___ Material provided

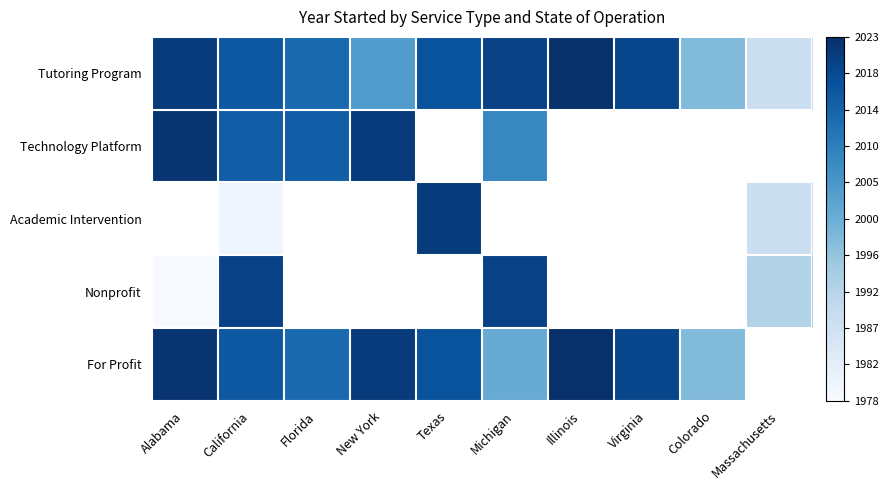

Which category has the lowest value in the For Profit series?

Colorado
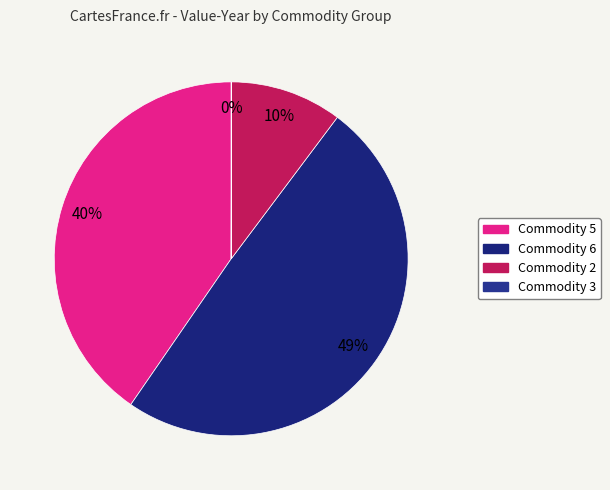

Count the number of slices in the pie.

4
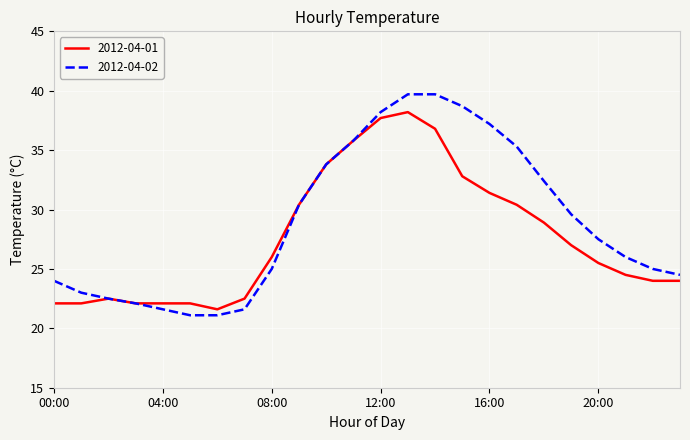

List the series in order of their peak value, highest first.

2012-04-02, 2012-04-01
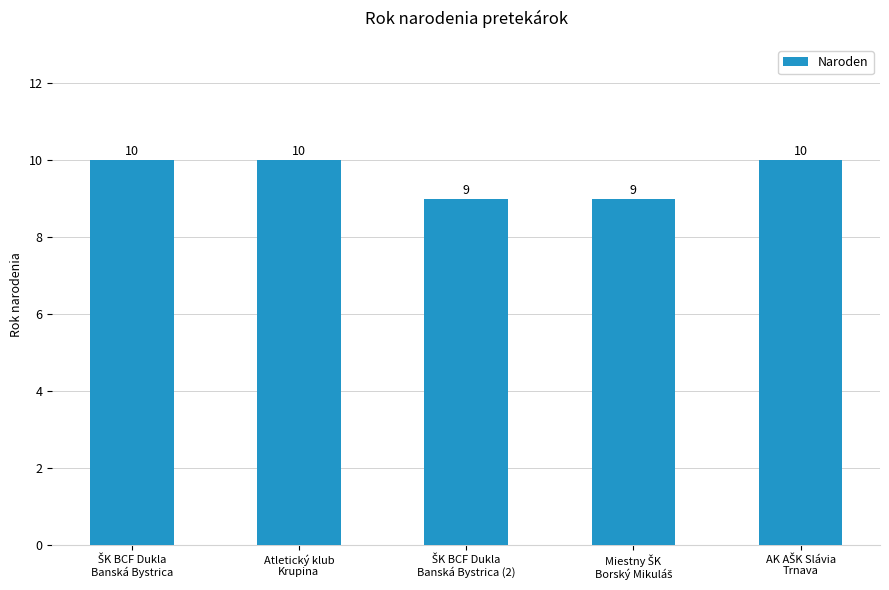

How many values are between 9 and 10?

5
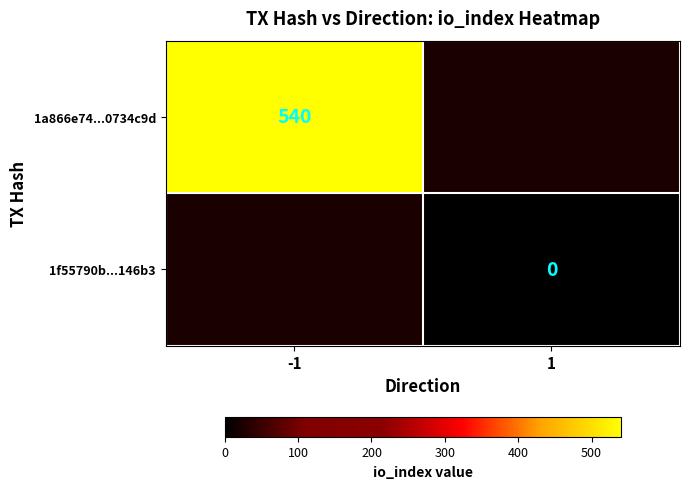

True or false: 1a866e74...0734c9d has a value of 308 at -1.

False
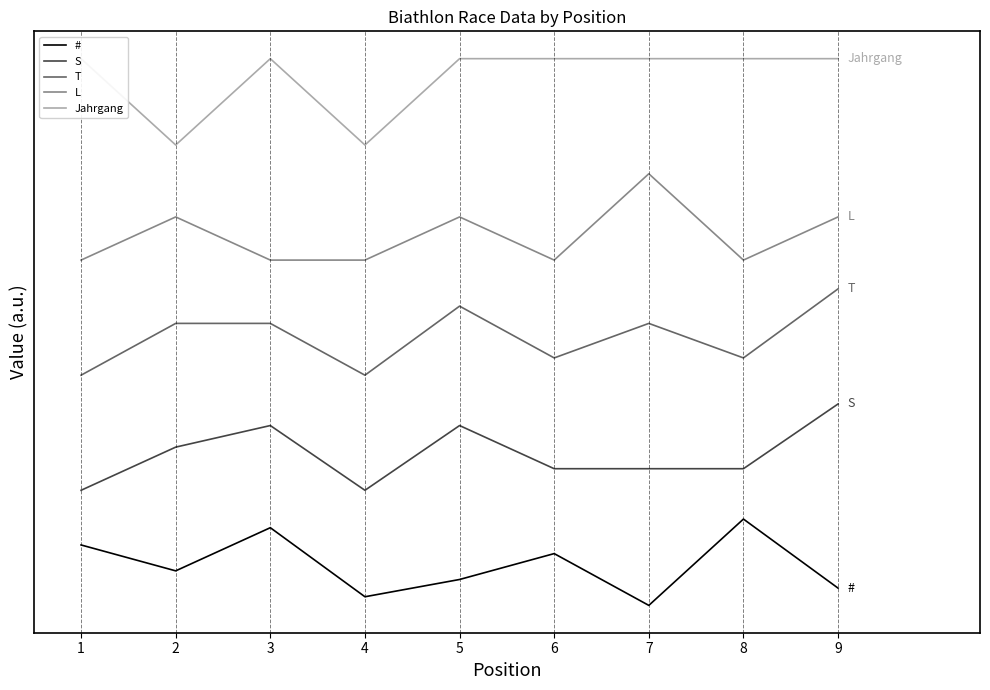

How many data points in Jahrgang are less than 38?

2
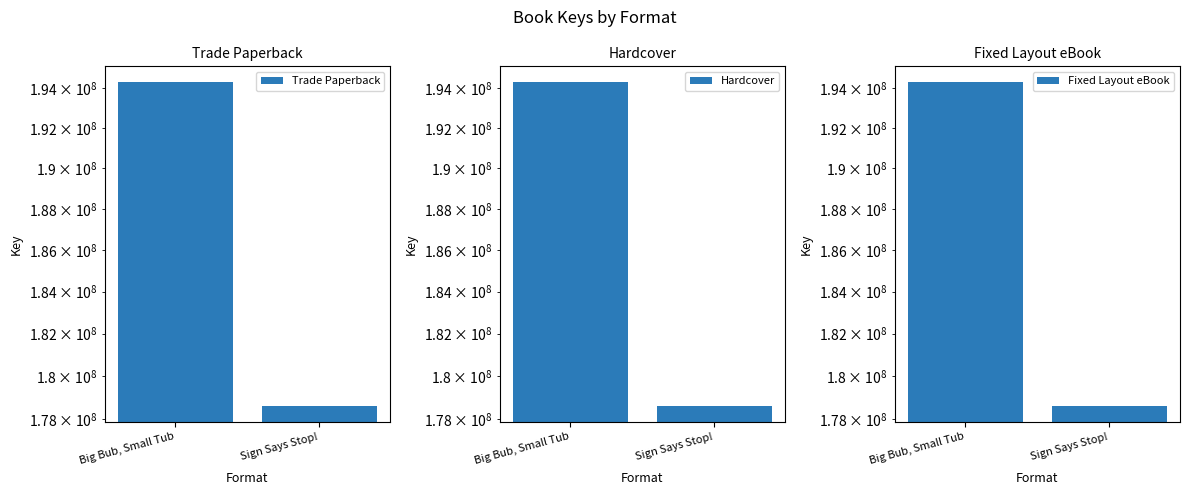

List the series in order of their peak value, highest first.

Trade Paperback, Hardcover, Fixed Layout eBook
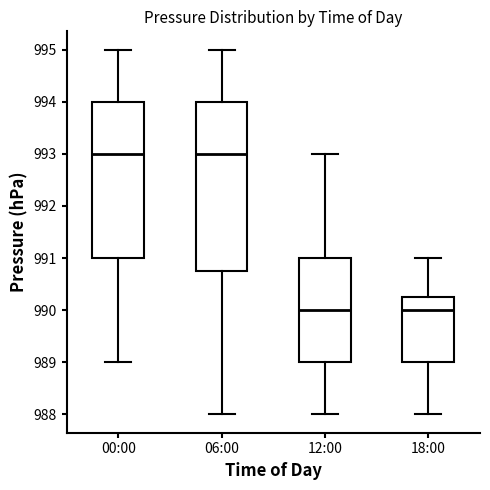

Reading left to right, read every box against the y-axis: the position of its median line, the range the box covers, and the ends of its whiskers. The values are not printed on the chart, so give them approximately, as read against the axis.

00:00: median 993.0, box 991.0 to 994.0, whiskers 989.0 to 995.0
06:00: median 993.0, box 990.8 to 994.0, whiskers 988.0 to 995.0
12:00: median 990.0, box 989.0 to 991.0, whiskers 988.0 to 993.0
18:00: median 990.0, box 989.0 to 990.3, whiskers 988.0 to 991.0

______

**Brief**
Output the material above as a JSON list of strings, with one string per line and blank lines left out. Leave out the picture lines.

**Problem solution**
[
  "Which category has the lowest value in the For Profit series?",
  "Colorado",
  "Count the number of slices in the pie.",
  "4",
  "List the series in order of their peak value, highest first.",
  "2012-04-02, 2012-04-01",
  "How many values are between 9 and 10?",
  "5",
  "True or false: 1a866e74...0734c9d has a value of 308 at -1.",
  "False",
  "How many data points in Jahrgang are less than 38?",
  "2",
  "List the series in order of their peak value, highest first.",
  "Trade Paperback, Hardcover, Fixed Layout eBook",
  "Reading left to right, read every box against the y-axis: the position of its median line, the range the box covers, and the ends of its whiskers. The values are not printed on the chart, so give them approximately, as read against the axis.",
  "00:00: median 993.0, box 991.0 to 994.0, whiskers 989.0 to 995.0",
  "06:00: median 993.0, box 990.8 to 994.0, whiskers 988.0 to 995.0",
  "12:00: median 990.0, box 989.0 to 991.0, whiskers 988.0 to 993.0",
  "18:00: median 990.0, box 989.0 to 990.3, whiskers 988.0 to 991.0"
]